La prima cosa ad appesantirsi sono le gambe. Allora rallenti un po’ il passo, ti muovi più lentamente. Poi è la volta della testa – vorresti metterti a sedere un attimo, magari lo fai anche, ma c’è tanto da fare e non puoi fermarti. Stranamente le braccia non danno fastidio, non ancora almeno, per quanto le si muova.


Ora, ciò che Remus Lupin ha davanti è un appartamento vuoto. A parte scatole e bauli, le uniche cose rimaste sono un tavolo, qualche sedia, la libreria vuota. Il divano. D’un tratto, tutto quel vuoto gli sembra strano. Innaturale. Non è mai stato così, negli ultimi dieci anni. Sbatte le palpebre, una, due volte.


Questa non è la mia vita. La mia vita non è così. Rivoglio la mia vita indietro. Rivoglio il mio mondo indietro.
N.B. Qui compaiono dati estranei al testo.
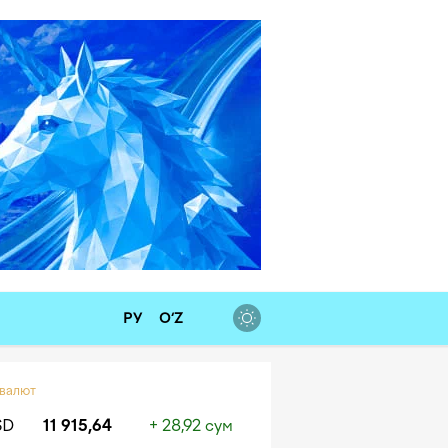
РУ
O‘Z
 валют
SD
11 915,64
+ 28,92 сум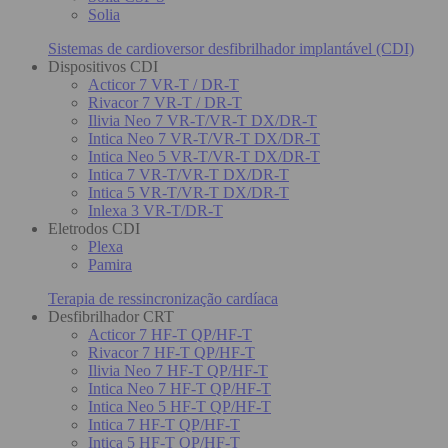
Solia
Sistemas de cardioversor desfibrilhador implantável (CDI)
Dispositivos CDI
Acticor 7 VR-T / DR-T
Rivacor 7 VR-T / DR-T
Ilivia Neo 7 VR-T/VR-T DX/DR-T
Intica Neo 7 VR-T/VR-T DX/DR-T
Intica Neo 5 VR-T/VR-T DX/DR-T
Intica 7 VR-T/VR-T DX/DR-T
Intica 5 VR-T/VR-T DX/DR-T
Inlexa 3 VR-T/DR-T
Eletrodos CDI
Plexa
Pamira
Terapia de ressincronização cardíaca
Desfibrilhador CRT
Acticor 7 HF-T QP/HF-T
Rivacor 7 HF-T QP/HF-T
Ilivia Neo 7 HF-T QP/HF-T
Intica Neo 7 HF-T QP/HF-T
Intica Neo 5 HF-T QP/HF-T
Intica 7 HF-T QP/HF-T
Intica 5 HF-T QP/HF-T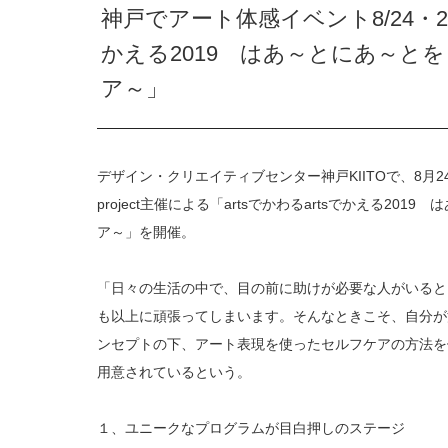
神戸でアート体感イベント8/24・25
かえる2019 はあ～とにあ～と
ア～」
デザイン・クリエイティブセンター神戸KIITOで、8月24日
project主催による「artsでかわるartsでかえる2
ア～」を開催。
「日々の生活の中で、目の前に助けが必要な人がいると
も以上に頑張ってしまいます。そんなときこそ、自分が
ンセプトの下、アート表現を使ったセルフケアの方法を
用意されているという。
１、ユニークなプログラムが目白押しのステージ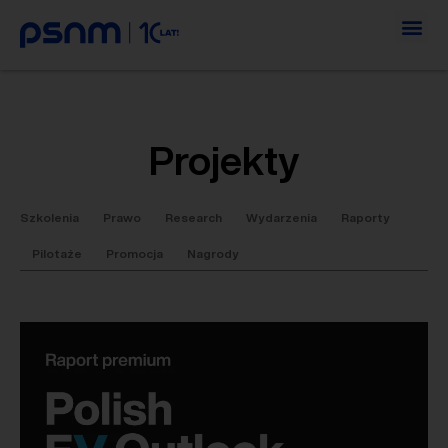
Projekty
Szkolenia
Prawo
Research
Wydarzenia
Raporty
Pilotaże
Promocja
Nagrody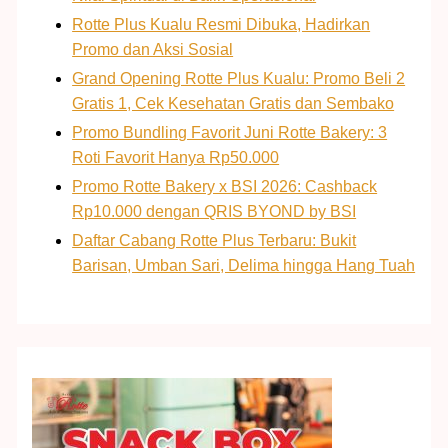
Rotte Plus Kualu Resmi Dibuka, Hadirkan
Promo dan Aksi Sosial
Grand Opening Rotte Plus Kualu: Promo Beli 2
Gratis 1, Cek Kesehatan Gratis dan Sembako
Promo Bundling Favorit Juni Rotte Bakery: 3
Roti Favorit Hanya Rp50.000
Promo Rotte Bakery x BSI 2026: Cashback
Rp10.000 dengan QRIS BYOND by BSI
Daftar Cabang Rotte Plus Terbaru: Bukit
Barisan, Umban Sari, Delima hingga Hang Tuah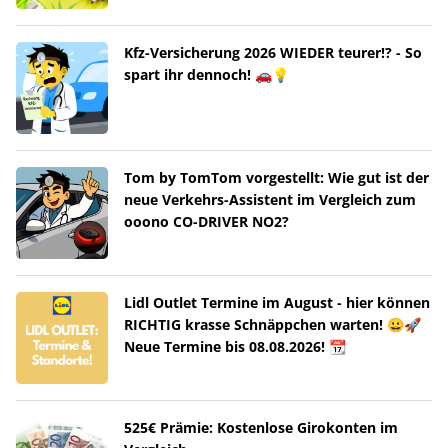
Kfz-Versicherung 2026 WIEDER teurer!? - So
spart ihr dennoch! 🚗💡
Tom by TomTom vorgestellt: Wie gut ist der
neue Verkehrs-Assistent im Vergleich zum
ooono CO-DRIVER NO2?
Lidl Outlet Termine im August - hier können
RICHTIG krasse Schnäppchen warten! 😀🚀
Neue Termine bis 08.08.2026! 📆
525€ Prämie: Kostenlose Girokonten im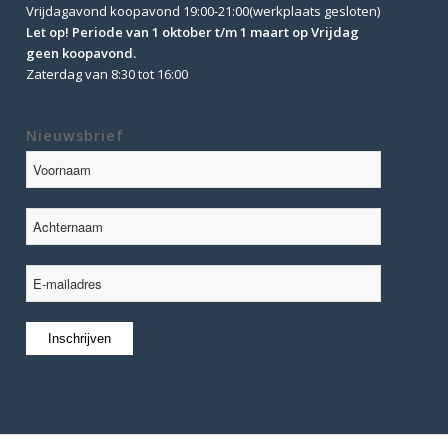
Vrijdagavond koopavond 19:00-21:00(werkplaats gesloten)
Let op! Periode van 1 oktober t/m 1 maart op Vrijdag
geen koopavond.
Zaterdag van 8:30 tot 16:00
Nieuwsbrief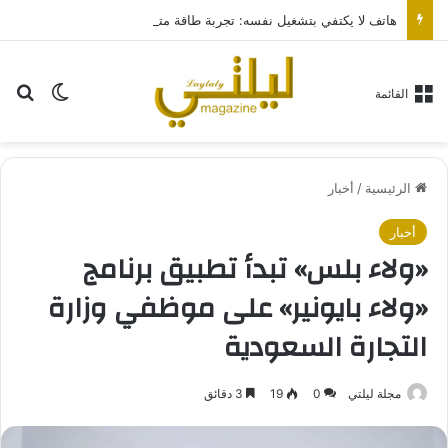
هاتف لا يكتفي بتشغيل نفسه: تجربة طاقة متقدمة مع HONOR X7e Plus 5G
بح
الوضع ا
القائمة
الرئيسية
/
أخبار
أخبار
«ولاء بلس» تبدأ تطبيق برنامج
«ولاء بايونير» على موظفي وزارة
التجارة السعودية
مجلة ليلتي
0
19
3 دقائق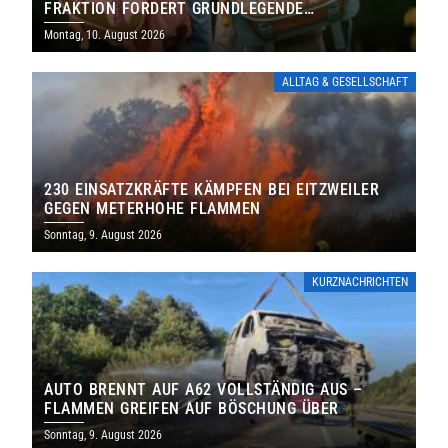
FRAKTION FORDERT GRUNDLEGENDE
NEUAUFSTELLUNG
Montag, 10. August 2026
ALLTAG & GESELLSCHAFT
230 EINSATZKRÄFTE KÄMPFEN BEI EITZWEILER
GEGEN METERHOHE FLAMMEN
Sonntag, 9. August 2026
KURZNACHRICHTEN
AUTO BRENNT AUF A62 VOLLSTÄNDIG AUS –
FLAMMEN GREIFEN AUF BÖSCHUNG ÜBER
Sonntag, 9. August 2026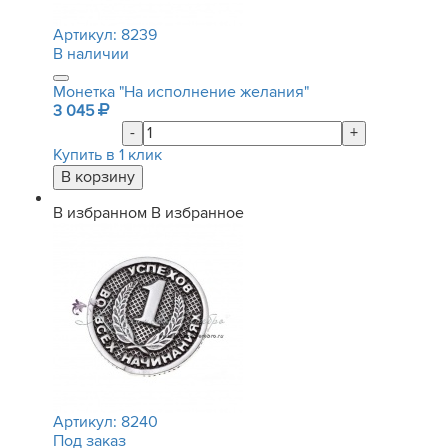
Артикул:
8239
В наличии
Монетка "На исполнение желания"
3 045
-
+
Купить в 1 клик
В избранном
В избранное
Артикул:
8240
Под заказ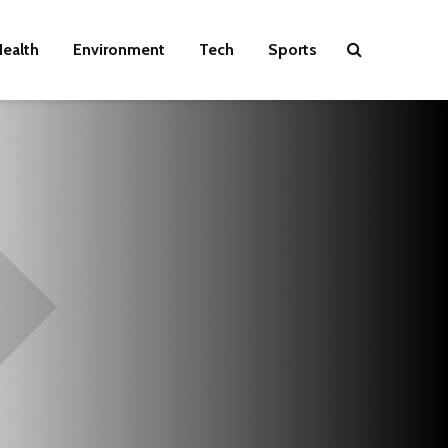
ealth
Environment
Tech
Sports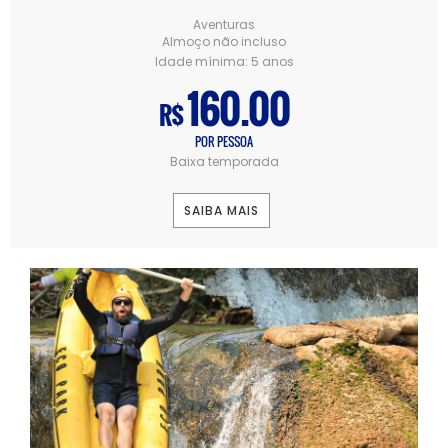
Aventuras
Almoço não incluso
Idade mínima:
5 anos
160.00
R$
POR PESSOA
Baixa temporada
SAIBA MAIS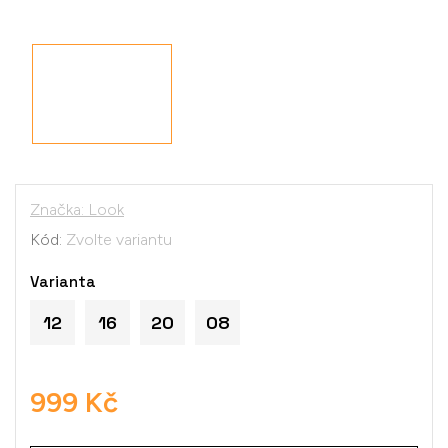
Značka:
Look
Kód:
Zvolte variantu
Varianta
12
16
20
08
999 Kč
Měrná
cena: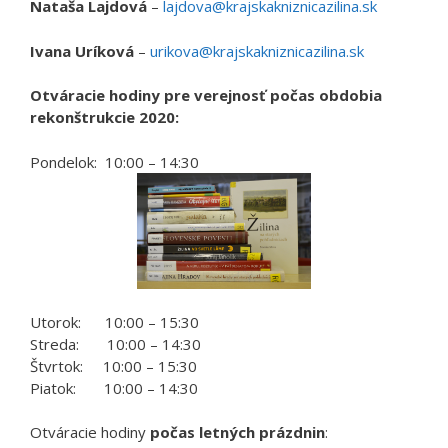
Nataša Lajdová
–
lajdova@krajskakniznicazilina.sk
Ivana Uríková
–
urikova@krajskakniznicazilina.sk
Otváracie hodiny pre verejnosť počas obdobia
rekonštrukcie 2020:
Pondelok: 10:00 – 14:30
Utorok: 10:00 – 15:30
Streda: 10:00 – 14:30
Štvrtok: 10:00 – 15:30
Piatok: 10:00 – 14:30
Otváracie hodiny
počas letných prázdnin
:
Ma non ha bisogno di formulare questo pensiero a voce alta per rendersi conto che si tratta di una bugia. La sua vita è esattamente così. È così che sarebbe sempre dovuta essere, e lui è stato un idiota ad esserselo dimenticato. Come un bambino che crede a chi gli racconta del fantasma in soffitta, o della fata del bosco, per poi scoprire che non esistono né fate né fantasmi. Come i razionali che non credono all’esistenza dei licantropi, fintanto che non ne incontrano uno. Ride, amaro. E pensa che potrebbe davvero fare a meno di un senso dell’umorismo così cupo. Si guarda intorno ancora una volta, prima di lasciarsi cadere su una sedia – una delle cose che resteranno lì – anche se sa che non dovrebbe concedersi questo riposo. Fino a quel momento è riuscito con sufficiente successo a trattenersi dal pensare. Dal pensare sul serio. Perché ciò che è crollato quel giorno è qualcosa di più di una semplice bugia. Si sente stanco, ma non è ancora sufficientemente esausto da sperare in un sonno privo di sogni, così si alza di nuovo, cercando qualcos'altro da spostare. Con la coda dell’occhio coglie qualcosa muoversi davanti alla finestra, illuminato dalle luci della via, qualcosa di verde, vivo, brillante. Basta così poco?, pensa. Quando gira la testa già non lo vede più, non sa cosa sia stato, ma non gli importa, perché ora sono altre le immagini che gli girano in testa. Verde, verde, occhi verdi, occhi verdi e capelli rossi, occhi verdi e la fronte sporca di sangue, sangue e capelli neri, capelli neri e un paio di occhiali, rotti, gli occhiali rotti in terra, più in là un corpo, ancora più avanti un altro, a sopra a tutto la luce del giorno, la luce che viene dalla finestra sulla strada, la strada, e su un’altra strada ora c’è una voragine, una strada su cui c’erano capelli biondi e uno sguardo gentile, capelli neri e una risata calda, no, non calda, una risata fuori di sé, una risata sprezzante, una risata maniaca–


Remus Lupin non ha mosso molto più di un passo, dalla sedia. Ora si accuccia davanti ad essa, seduto per terra, la testa tra le braccia e le braccia sulle ginocchia, mentre le spalle tremano, e la notte fuori è profonda.